TO-DO ITEM.
Copy the text of every row below verbatim, keeping each character, punctuation mark, and line break unchanged.

DATA FOR ANALYSIS.
"""

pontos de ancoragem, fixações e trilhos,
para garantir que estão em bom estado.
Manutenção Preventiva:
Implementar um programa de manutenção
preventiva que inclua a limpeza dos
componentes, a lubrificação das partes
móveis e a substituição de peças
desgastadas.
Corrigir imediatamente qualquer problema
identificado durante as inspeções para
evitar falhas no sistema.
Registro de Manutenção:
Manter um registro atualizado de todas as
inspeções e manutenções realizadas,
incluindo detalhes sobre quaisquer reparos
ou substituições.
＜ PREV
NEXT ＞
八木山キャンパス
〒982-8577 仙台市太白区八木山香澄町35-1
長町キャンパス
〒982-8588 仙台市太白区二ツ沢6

"""

REPLY TO THE TASK.
pontos de ancoragem, fixações e trilhos,
para garantir que estão em bom estado.
Manutenção Preventiva:
Implementar um programa de manutenção
preventiva que inclua a limpeza dos
componentes, a lubrificação das partes
móveis e a substituição de peças
desgastadas.
Corrigir imediatamente qualquer problema
identificado durante as inspeções para
evitar falhas no sistema.
Registro de Manutenção:
Manter um registro atualizado de todas as
inspeções e manutenções realizadas,
incluindo detalhes sobre quaisquer reparos
ou substituições.
＜ PREV
NEXT ＞
八木山キャンパス
〒982-8577 仙台市太白区八木山香澄町35-1
長町キャンパス
〒982-8588 仙台市太白区二ツ沢6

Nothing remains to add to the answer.